§ What you are asked to do
Beneath this task are records; count how many lines include the string "your" and answer with that number alone.
══════════
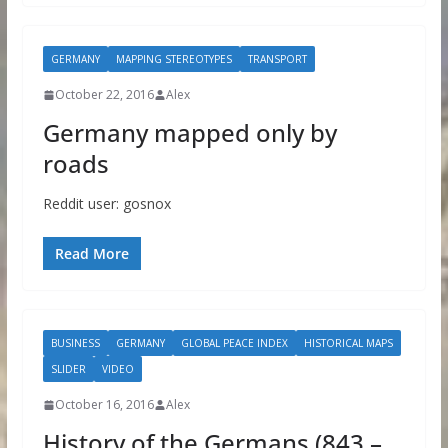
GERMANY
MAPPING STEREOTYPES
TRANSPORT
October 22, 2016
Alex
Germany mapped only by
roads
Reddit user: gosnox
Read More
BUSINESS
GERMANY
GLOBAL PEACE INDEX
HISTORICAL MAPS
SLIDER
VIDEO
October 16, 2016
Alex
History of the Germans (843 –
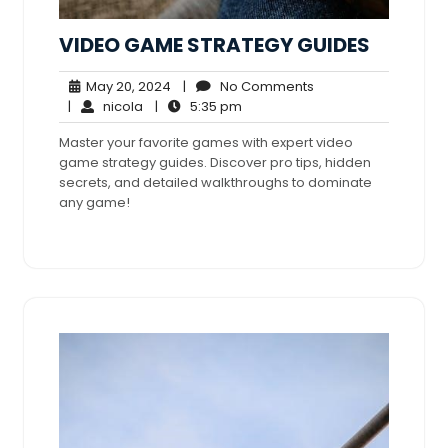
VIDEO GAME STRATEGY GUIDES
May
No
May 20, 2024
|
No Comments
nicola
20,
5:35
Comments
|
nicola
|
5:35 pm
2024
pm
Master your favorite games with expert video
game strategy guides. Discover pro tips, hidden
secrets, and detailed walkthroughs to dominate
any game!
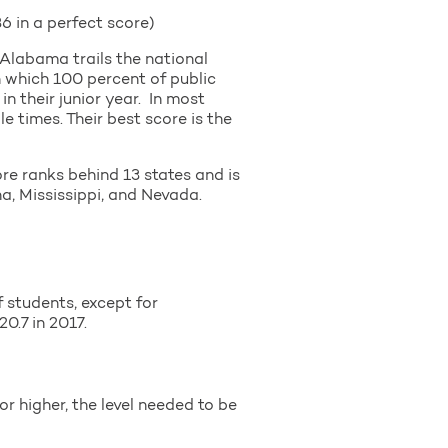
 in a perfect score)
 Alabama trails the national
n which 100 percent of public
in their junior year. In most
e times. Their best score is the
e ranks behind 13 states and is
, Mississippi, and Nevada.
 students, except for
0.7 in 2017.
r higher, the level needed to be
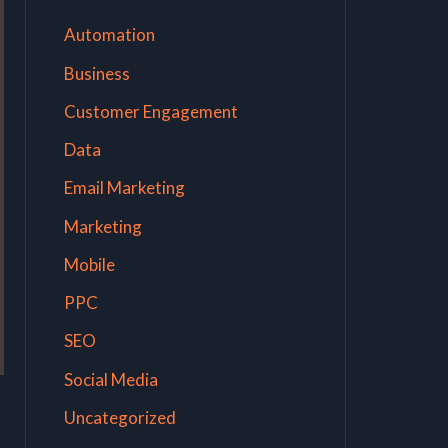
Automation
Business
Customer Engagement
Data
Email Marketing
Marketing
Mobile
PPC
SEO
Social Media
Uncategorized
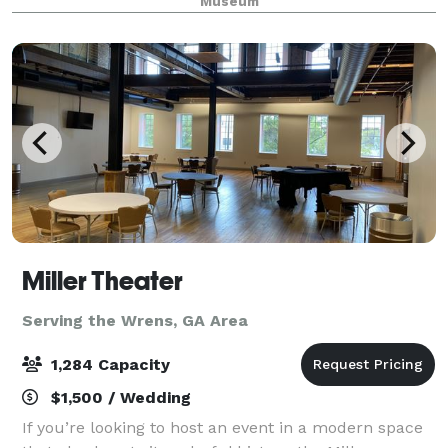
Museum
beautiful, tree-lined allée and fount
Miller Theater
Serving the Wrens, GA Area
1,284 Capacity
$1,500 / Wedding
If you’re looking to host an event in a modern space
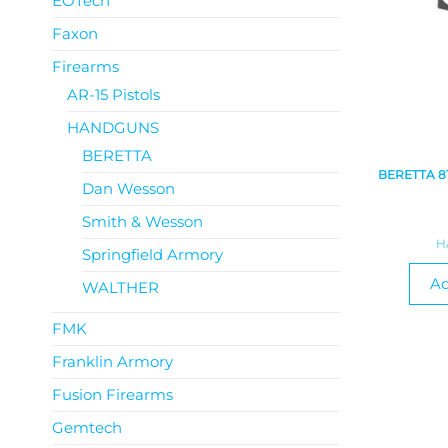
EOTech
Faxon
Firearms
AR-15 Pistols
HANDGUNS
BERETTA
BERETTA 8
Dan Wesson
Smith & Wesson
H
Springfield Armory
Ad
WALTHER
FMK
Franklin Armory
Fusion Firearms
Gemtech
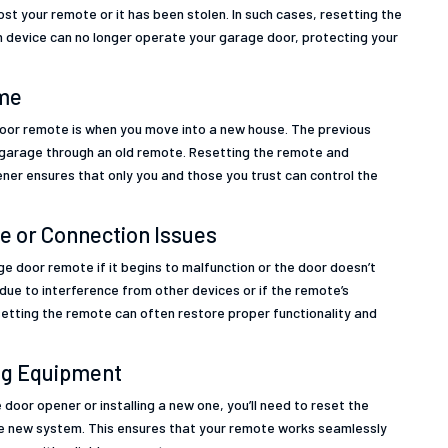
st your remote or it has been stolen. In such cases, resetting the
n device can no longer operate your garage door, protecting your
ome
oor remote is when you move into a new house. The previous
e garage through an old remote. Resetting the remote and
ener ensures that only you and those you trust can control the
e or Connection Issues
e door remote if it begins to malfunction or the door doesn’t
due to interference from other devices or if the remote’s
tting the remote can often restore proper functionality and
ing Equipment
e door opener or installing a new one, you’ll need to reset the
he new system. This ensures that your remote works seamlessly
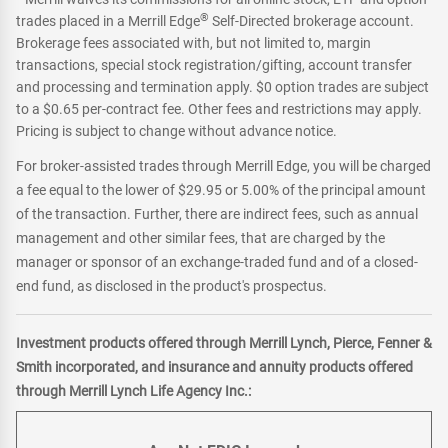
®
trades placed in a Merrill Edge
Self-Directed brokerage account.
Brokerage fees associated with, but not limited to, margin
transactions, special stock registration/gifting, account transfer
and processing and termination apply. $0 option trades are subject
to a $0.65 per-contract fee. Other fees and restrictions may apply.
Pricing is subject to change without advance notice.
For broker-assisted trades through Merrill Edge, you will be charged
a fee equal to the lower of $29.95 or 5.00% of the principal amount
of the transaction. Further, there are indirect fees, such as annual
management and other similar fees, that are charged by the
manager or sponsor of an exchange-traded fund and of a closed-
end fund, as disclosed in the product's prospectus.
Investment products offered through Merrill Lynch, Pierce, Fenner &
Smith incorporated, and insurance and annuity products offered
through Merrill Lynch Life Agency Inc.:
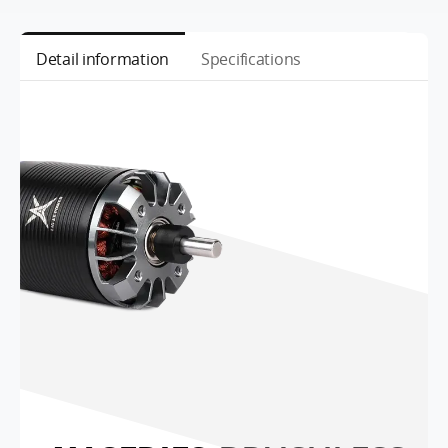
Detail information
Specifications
══════════
§ Solution to this exercise
4